> **EXERCISE OBJECTIVE**:
Return the lines of the listing below exactly as they appear, beginning at the one with "left front paw: (978, 713)" and stopping after the one with "left shoulder: (430, 524)"; do not include pictures.

****

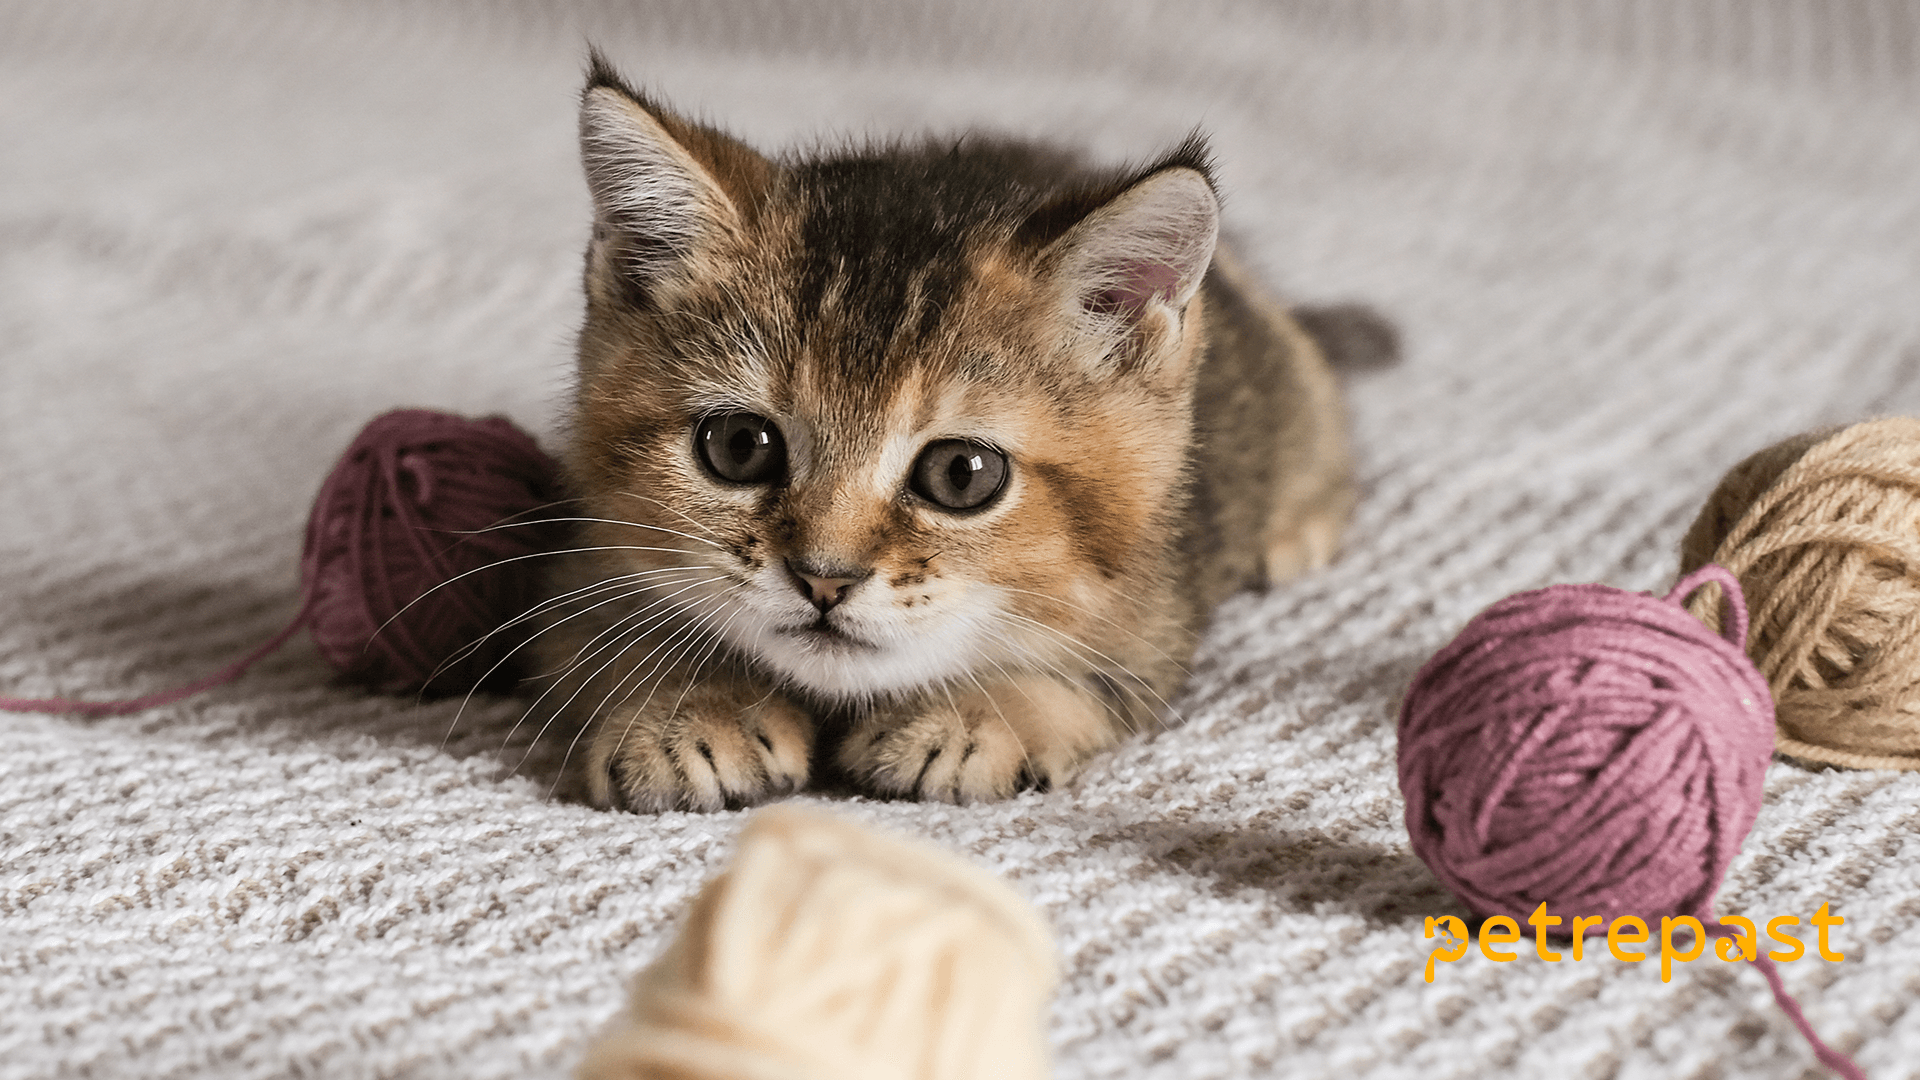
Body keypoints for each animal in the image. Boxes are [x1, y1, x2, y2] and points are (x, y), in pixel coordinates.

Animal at [529, 52, 1351, 807]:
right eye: (738, 448)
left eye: (961, 474)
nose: (824, 578)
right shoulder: (580, 561)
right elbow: (603, 636)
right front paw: (689, 704)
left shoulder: (1159, 620)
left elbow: (1085, 677)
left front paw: (978, 713)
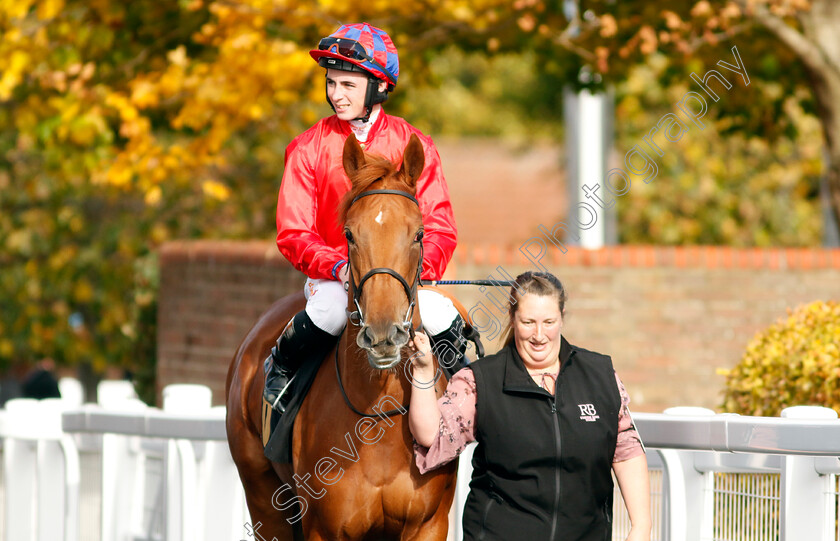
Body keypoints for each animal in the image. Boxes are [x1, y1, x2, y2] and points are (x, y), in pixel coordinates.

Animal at [226, 132, 456, 540]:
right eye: (349, 234)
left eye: (419, 234)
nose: (383, 333)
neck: (379, 414)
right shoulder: (324, 527)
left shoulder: (430, 524)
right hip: (263, 497)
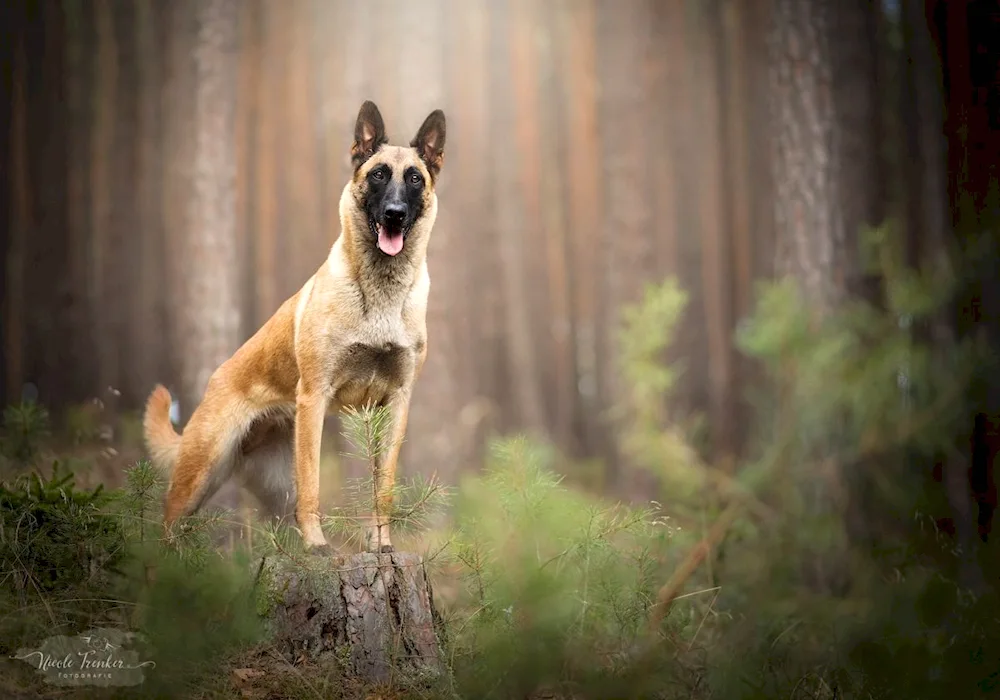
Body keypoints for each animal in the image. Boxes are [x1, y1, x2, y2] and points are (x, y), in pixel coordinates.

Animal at [143, 101, 448, 556]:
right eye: (378, 175)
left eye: (414, 178)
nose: (394, 214)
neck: (379, 293)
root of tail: (216, 379)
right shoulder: (315, 398)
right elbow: (313, 484)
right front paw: (318, 545)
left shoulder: (396, 404)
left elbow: (384, 489)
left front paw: (381, 544)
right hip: (200, 473)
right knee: (166, 527)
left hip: (260, 485)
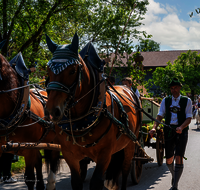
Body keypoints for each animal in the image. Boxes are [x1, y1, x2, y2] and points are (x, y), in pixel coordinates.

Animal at [44, 34, 141, 190]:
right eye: (48, 70)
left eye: (72, 71)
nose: (52, 111)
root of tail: (127, 89)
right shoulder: (70, 155)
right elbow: (76, 182)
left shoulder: (104, 154)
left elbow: (96, 182)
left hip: (131, 144)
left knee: (126, 169)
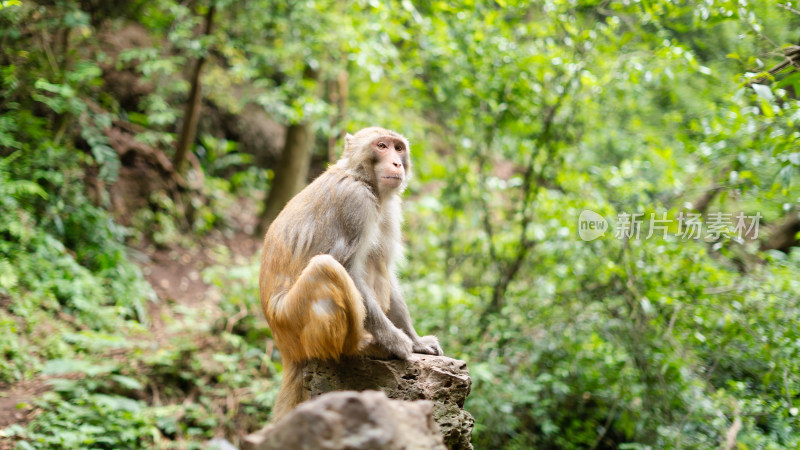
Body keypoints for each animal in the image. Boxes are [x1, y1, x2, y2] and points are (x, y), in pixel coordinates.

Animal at [260, 125, 444, 418]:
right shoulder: (355, 203)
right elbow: (347, 267)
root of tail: (285, 350)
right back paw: (361, 347)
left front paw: (416, 341)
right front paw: (395, 341)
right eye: (381, 146)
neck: (362, 179)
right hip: (292, 322)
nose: (396, 162)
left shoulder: (387, 209)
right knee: (326, 268)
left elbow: (386, 268)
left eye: (398, 148)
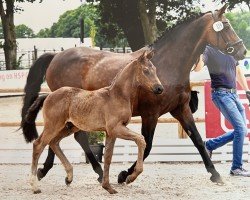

****

> **WRITTEN RESPONSE**:
left front paw: (978, 713)
Body keypoints for each animal in the image. Boxes are [x1, y1, x2, y2] and points are (x, y), in pixel coordinates.

Animal at [226, 132, 456, 540]:
right eye: (349, 234)
left eye: (419, 234)
nose: (383, 333)
neck: (379, 414)
right shoulder: (324, 527)
left shoulder: (430, 524)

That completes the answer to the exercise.